- Born: April 5, 1907 New York City, U.S.
- Died: December 5, 1968 (aged 61) Beverly Hills, California, U.S.
- Occupation: Film producer
- Spouse: Lottie Mandell ​(m. 1928)​
- Children: 2
- Relatives: Walter Mirisch (half-brother) Marvin Mirisch (half-brother) John A. Mirisch (grandson)

= Harold Mirisch =

American film production company executive

Harold Mirisch (March 4, 1907 – December 5, 1968) was an American film production company executive.

==Early life==
He was born on May 4, 1907 to a Jewish family in New York, New York, one of two sons born to Flora (née Glasshut) and Max Mirisch. His father emigrated from Kraków in 1891 at the age of 17, arriving in New York City where he worked as a tailor. His mother was the daughter of immigrants; she died of cancer at the age of 40 and his father remarried to Josephine Frances Urbach with whom he had two sons. He was the brother of Irving Mirisch and half-brother of Marvin Mirisch and Walter Mirisch.

==Career==
At the age of 14, Mirisch worked as an office boy at Warner Brothers in New York City. In 1938, at the prodding of a Warner executive, he moved to Memphis where he learned the theater management side of the business. In 1942, he joined RKO Theaters in New York City and was in charge of booking their circuit. In 1947, he moved to Los Angeles with his brothers to produce low‐budget films for Allied Artists. He made a fortune in the Midwest thanks to the Theater Candy Company, which sold candies to moviegoers.

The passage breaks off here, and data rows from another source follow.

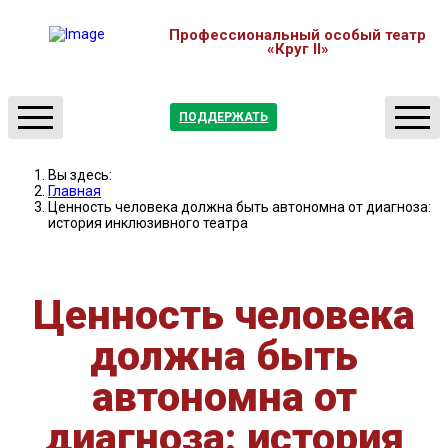
Профессиональный особый театр
«Круг II»
ПОДДЕРЖАТЬ
О нас
Театр
Вы здесь:
Отчеты
Студия
Главная
Ценность человека должна быть автономна от диагноза:
Новости
Мастерские
история инклюзивного театра
Партнерство
Медиатека
Контакты
Обучение
Ценность человека
Афиша
должна быть
автономна от
диагноза: история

He moved to California, and served as Vice President of Allied Artists, a film production company. He was an uncredited executive producer on Beachhead in 1954. In 1957, together with his brothers Marvin and Walter, he co-founded The Mirisch Company, one of the leading independent production companies, and served as its President.

==Personal life and death==
In 1928, he married Lottie Mandell; they had two children, Maxine Mirisch Segal and Robert Mirisch. Prior to his death on December 5, 1968, in Beverly Hills.

His grandson, John A. Mirisch, served as the mayor of Beverly Hills, California from March 2013 to March 2014.